Why is my CMS adding noindex automatically?

Many CMS platforms add noindex by default on staging environments, draft pages, or when a ‘Discourage search engines’ setting is enabled. Check your CMS SEO settings, environment config, and any SEO plugins. When in doubt, search your page source for ‘noindex’ and trace it to the template or plugin responsible.

How do I remove noindex safely on staging vs production?

Use environment-based configuration so noindex is only applied on non-production domains. Most frameworks and CMS platforms support environment variables for this. When in doubt, set noindex via an environment variable that defaults to true on staging and false on production.

How long does it take for a page to get indexed after removing noindex?

Typically days to weeks, depending on crawl frequency. You can speed it up by requesting indexing in Google Search Console or submitting the URL via the Indexing API. When in doubt, request re-crawl in Search Console after removing the tag.
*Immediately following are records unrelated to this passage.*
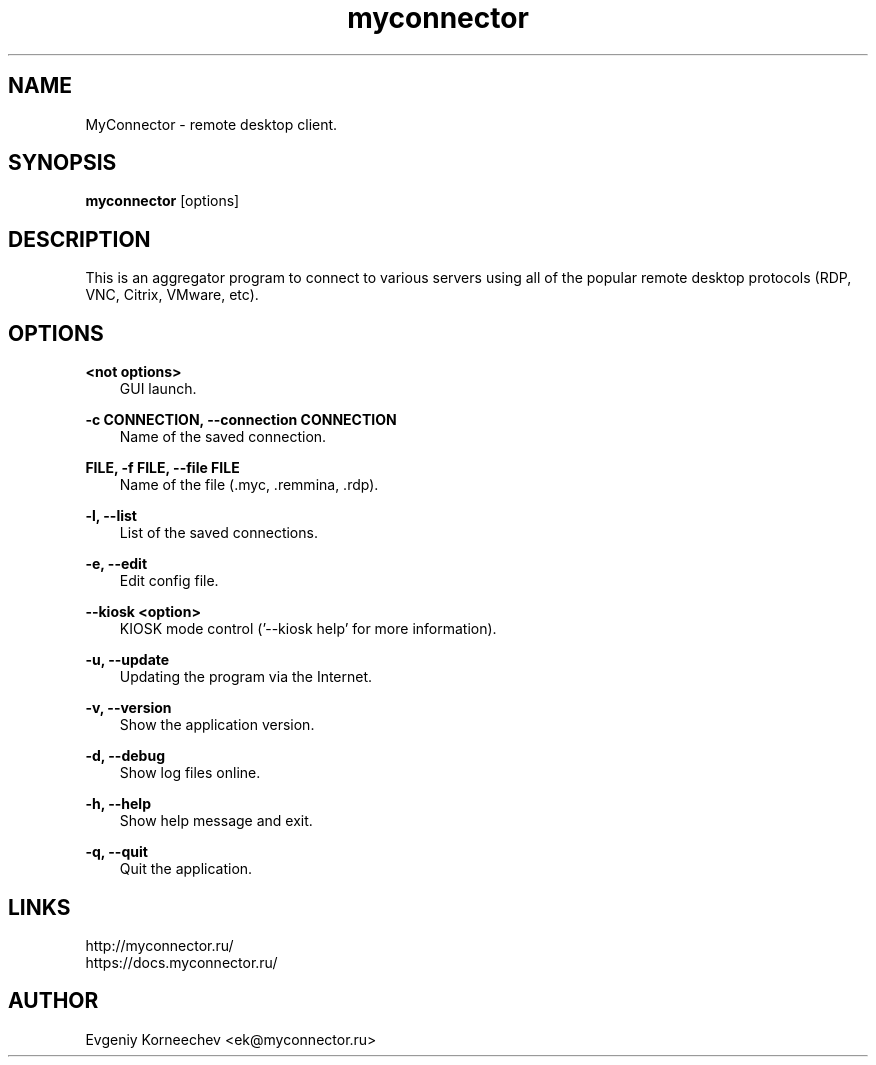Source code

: .\" -*- mode: troff; coding: UTF-8 -*-
.TH myconnector 1  "Nov 09, 2023" "version 2.5" "USER COMMANDS"
.SH NAME
MyConnector \- remote desktop client.
.SH SYNOPSIS
.B myconnector
[options]
.SH DESCRIPTION
This is an aggregator program to connect to various servers using all of the popular remote desktop protocols (RDP, VNC, Citrix, VMware, etc).
.SH OPTIONS
.TP
\fB<not options>\fR
.RS 3
GUI launch.
.RE
.PP
\fB-c CONNECTION, --connection CONNECTION\fR
.RS 3
Name of the saved connection.
.RE
.PP
\fBFILE, -f FILE, --file FILE\fR
.RS 3
Name of the file (.myc, .remmina, .rdp).
.RE
.PP
\fB-l, --list\fR
.RS 3
List of the saved connections.
.RE
.PP
\fB-e, --edit\fR
.RS 3
Edit config file.
.RE
.PP
\fB--kiosk <option>\fR
.RS 3
KIOSK mode control ('--kiosk help' for more information).
.RE
.PP
\fB-u, --update\fR
.RS 3
Updating the program via the Internet.
.RE
.PP
\fB-v, --version\fR
.RS 3
Show the application version.
.RE
.PP
\fB-d, --debug\fR
.RS 3
Show log files online.
.RE
.PP
\fB-h, --help\fR
.RS 3
Show help message and exit.
.RE
.PP
\fB-q, --quit\fR
.RS 3
Quit the application.
.SH LINKS
http://myconnector.ru/
.TP
https://docs.myconnector.ru/
.SH AUTHOR
Evgeniy Korneechev <ek@myconnector.ru>

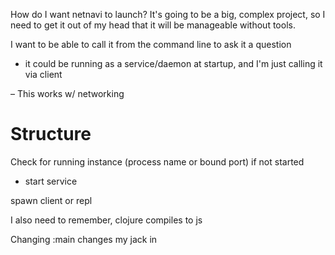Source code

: How do I want netnavi to launch? It's going to be a big, complex project, so I need to get it out of my head that it will be manageable without tools.

I want to be able to call it from the command line to ask it a question
- it could be running as a service/daemon at startup, and I'm just calling it via client
-- This works w/ networking
* Structure
Check for running instance (process name or bound port)
if not started
- start service
spawn client or repl

I also need to remember, clojure compiles to js

Changing :main changes my jack in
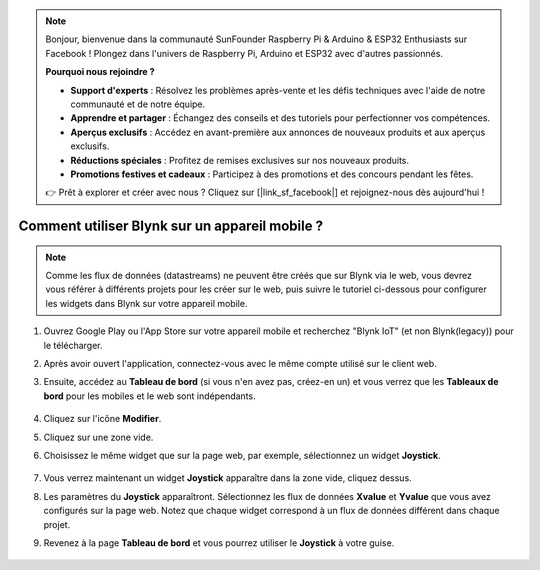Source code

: .. note:: 

    Bonjour, bienvenue dans la communauté SunFounder Raspberry Pi & Arduino & ESP32 Enthusiasts sur Facebook ! Plongez dans l'univers de Raspberry Pi, Arduino et ESP32 avec d'autres passionnés.

    **Pourquoi nous rejoindre ?**

    - **Support d'experts** : Résolvez les problèmes après-vente et les défis techniques avec l'aide de notre communauté et de notre équipe.
    - **Apprendre et partager** : Échangez des conseils et des tutoriels pour perfectionner vos compétences.
    - **Aperçus exclusifs** : Accédez en avant-première aux annonces de nouveaux produits et aux aperçus exclusifs.
    - **Réductions spéciales** : Profitez de remises exclusives sur nos nouveaux produits.
    - **Promotions festives et cadeaux** : Participez à des promotions et des concours pendant les fêtes.

    👉 Prêt à explorer et créer avec nous ? Cliquez sur [|link_sf_facebook|] et rejoignez-nous dès aujourd'hui !

.. _blynk_mobile:

Comment utiliser Blynk sur un appareil mobile ?
===================================================

.. note::

    Comme les flux de données (datastreams) ne peuvent être créés que sur Blynk via le web, vous devrez vous référer à différents projets pour les créer sur le web, puis suivre le tutoriel ci-dessous pour configurer les widgets dans Blynk sur votre appareil mobile.

#. Ouvrez Google Play ou l'App Store sur votre appareil mobile et recherchez "Blynk IoT" (et non Blynk(legacy)) pour le télécharger.
#. Après avoir ouvert l'application, connectez-vous avec le même compte utilisé sur le client web.
#. Ensuite, accédez au **Tableau de bord** (si vous n'en avez pas, créez-en un) et vous verrez que les **Tableaux de bord** pour les mobiles et le web sont indépendants.

    .. image:: img/APP_1.jpg

#. Cliquez sur l'icône **Modifier**.
#. Cliquez sur une zone vide.
#. Choisissez le même widget que sur la page web, par exemple, sélectionnez un widget **Joystick**.

    .. image:: img/APP_2.jpg

#. Vous verrez maintenant un widget **Joystick** apparaître dans la zone vide, cliquez dessus.
#. Les paramètres du **Joystick** apparaîtront. Sélectionnez les flux de données **Xvalue** et **Yvalue** que vous avez configurés sur la page web. Notez que chaque widget correspond à un flux de données différent dans chaque projet.
#. Revenez à la page **Tableau de bord** et vous pourrez utiliser le **Joystick** à votre guise.

    .. image:: img/APP_3.jpg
Can I noindex certain parameters but index the canonical page?

Yes. Set noindex on parameterized variants and ensure the canonical tag points to the clean URL. Search engines will index only the canonical version. When in doubt, canonical the parameter URLs to the clean version and let search engines handle deduplication.

Does noindex also remove the page from AI search results?

Yes. AI search tools that respect robots directives will not surface noindexed pages in their answers. If you want AI citations, ensure the page is indexable. When in doubt, remove noindex from any page you want cited by AI systems.

Can a noindex tag appear inside the body instead of the head?

Search engines only reliably read meta robots tags inside <head>. A noindex tag in the <body> may be ignored or inconsistently applied. When in doubt, always place meta robots in the <head> element.